話語聲中,從「並州鐵騎」的身上便仿佛有什麽東西被抽走一般,輝夜和天罪相應吸收這些從「並州鐵騎」身上散發的黑氣之後,生命值再度被提上來。
“LP:29。(25+4)”
這麽算下來,輝夜和天罪這一回合相當於隻受到了2點傷害,若排除掉「失樂園」,則是1點傷害,這就又是一種概念。
「惡魔的引誘」
羈絆卡,類型:永續
效果:我方對決者受到敵方精靈的直接攻擊時,若我方墓地存在被戰鬥破壞的惡魔族精靈,那隻敵方精靈的攻擊無效化,我方對決者恢複等同該精靈攻擊力的生命值數值。①隻要此卡存在於場上,那隻敵方精靈不可發動攻擊,不可改變表示形式,不可轉換為次元量;②此卡被卡的效果破壞送入墓地時,那隻精靈破壞,同時從我方墓地中隨機特殊召喚一隻被戰鬥破壞的惡魔族精靈上場。

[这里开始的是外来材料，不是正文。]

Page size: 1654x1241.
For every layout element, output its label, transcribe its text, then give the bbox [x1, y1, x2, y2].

天罪大概是一個不怎麽坦誠的人了,他沒有將效果全部交代清楚,或者說,他隻是還沒來得及說。
不過以墓地被戰鬥破壞的惡魔族精靈觸發的效果,這種前提條件的達成,本身就足以滿足「惡魔的引誘」的強勢了。
隻能說,天罪這一次引誘成功。
而這麽打,刃心就沒辦法,該做的他都做完了,結果是這樣,他隻有接受。
「並州鐵騎」
次元卡,等階:N
屬性:地,種族:戰士
效果:踏破,+「惡魔的引誘」
攻:4守:3
被引誘的「並州鐵騎」在某種意義上,便同樣相當於不再是刃心的精靈,從這方麵,輝夜和天罪的精靈都是暗屬性的惡魔族為主,這兩人的手段倒也頗有出處的樣子,至少目前看起來相性還不錯。

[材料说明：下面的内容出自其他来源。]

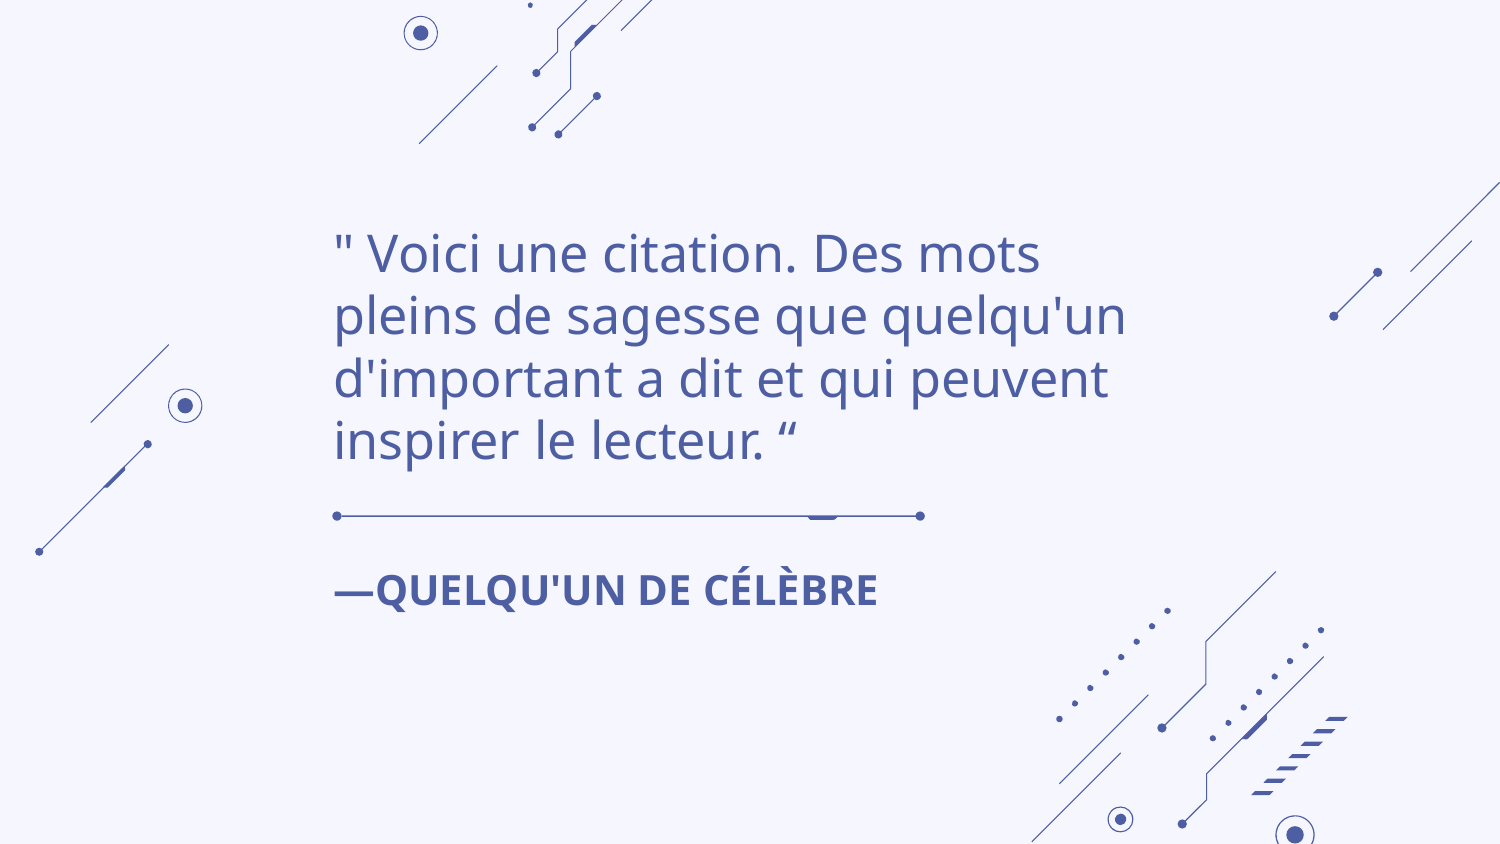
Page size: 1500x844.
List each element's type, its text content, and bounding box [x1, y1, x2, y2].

text_box [1209, 735, 1216, 742]
text_box [1118, 653, 1125, 661]
text_box [620, 0, 653, 31]
text_box [1286, 826, 1304, 844]
text_box [1157, 571, 1277, 733]
text_box [1177, 656, 1324, 829]
text_box [1271, 673, 1278, 680]
text_box [915, 511, 925, 521]
text_box [1288, 754, 1311, 759]
text_box [1031, 752, 1121, 843]
text_box [532, 0, 588, 78]
text_box [1287, 657, 1294, 665]
text_box [1056, 715, 1063, 723]
text_box [1312, 729, 1336, 734]
text_box [1059, 694, 1149, 785]
text_box [554, 91, 601, 139]
text_box [1251, 791, 1274, 796]
text_box [1240, 704, 1247, 711]
text_box [1087, 684, 1094, 692]
subtitle " Voici une citation. Des mots pleins de sagesse que quelqu'un d'important a dit et qui peuvent inspirer le lecteur. “ [318, 220, 1182, 482]
text_box [1072, 700, 1079, 707]
text_box [1325, 716, 1348, 721]
text_box [528, 0, 623, 132]
text_box [1317, 627, 1325, 634]
text_box [1302, 642, 1309, 649]
text_box [1275, 815, 1315, 844]
text_box [418, 65, 498, 145]
text_box [1133, 638, 1140, 645]
text_box [1164, 607, 1171, 614]
title —QUELQU'UN DE CÉLÈBRE [318, 563, 1182, 624]
text_box [1149, 623, 1156, 630]
text_box [403, 15, 438, 51]
text_box [1263, 778, 1286, 783]
text_box [332, 511, 342, 521]
text_box [1300, 741, 1324, 746]
text_box [1102, 669, 1109, 676]
text_box [1275, 766, 1299, 771]
text_box [1107, 806, 1134, 833]
text_box [1225, 719, 1232, 727]
text_box [1256, 688, 1263, 696]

刃心最後看了一眼戰場上被漆黑的魔魘控製,著了魔的「並州鐵騎」,之後對著輝夜和天罪道:“戰鬥過後,我方回合結束。”
刃心說著手上則再度出現了化作火焰飛散的卡牌:“這時「疾走的紅影」效果生效,我方戰場上的「呂玲綺」會在回合結束時返回我方的靈魂卡欄。”
這個其實很關鍵,「呂玲綺」沒有進行超越召喚便憑空出現,是因為「疾走的紅影」的空降效果,這個效果在場終歸隻有一回合的時間,因而「並州鐵騎」被製住,刃心就相當於沒有可用的精靈,他這一回合做到的事情,也隻是清掉了輝夜和天罪的精靈,但真要說有多少優勢,隻能說不劣勢已經很不錯了。

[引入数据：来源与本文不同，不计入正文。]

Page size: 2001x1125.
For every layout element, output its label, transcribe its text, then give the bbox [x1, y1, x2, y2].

同理「呂玲綺」直接返回卡組,「陷陣營大盾兵」的[盾反]也就失去了意義,不過這時「陷陣營大盾兵」也終於進入了刃心的墓地。
刃心的回合一結束,他的目光首先不是轉向天罪,反而是旁邊的聖徒。
聖徒這時則對刃心抱以善意的笑容:“不愧是刃心先生,果然是值得信任的男人。”
聖徒說著麵上笑意更甚:“因為刃心先生,似乎變得好起來了。”
聖徒的笑容人畜無害,刃心則一時不太想和這樣的聖徒說話,他無言以對。
很奇怪,占盡優勢的輝夜顯得不在乎這場對決,是因為他的傲慢以及絕對實力的資本,才能“玩世不恭”。
但這個聖徒,要說刃心較真,不如說是聖徒的表現,令他不踏實。
刃心始終無法相信聖徒,無論他有多麽厲害。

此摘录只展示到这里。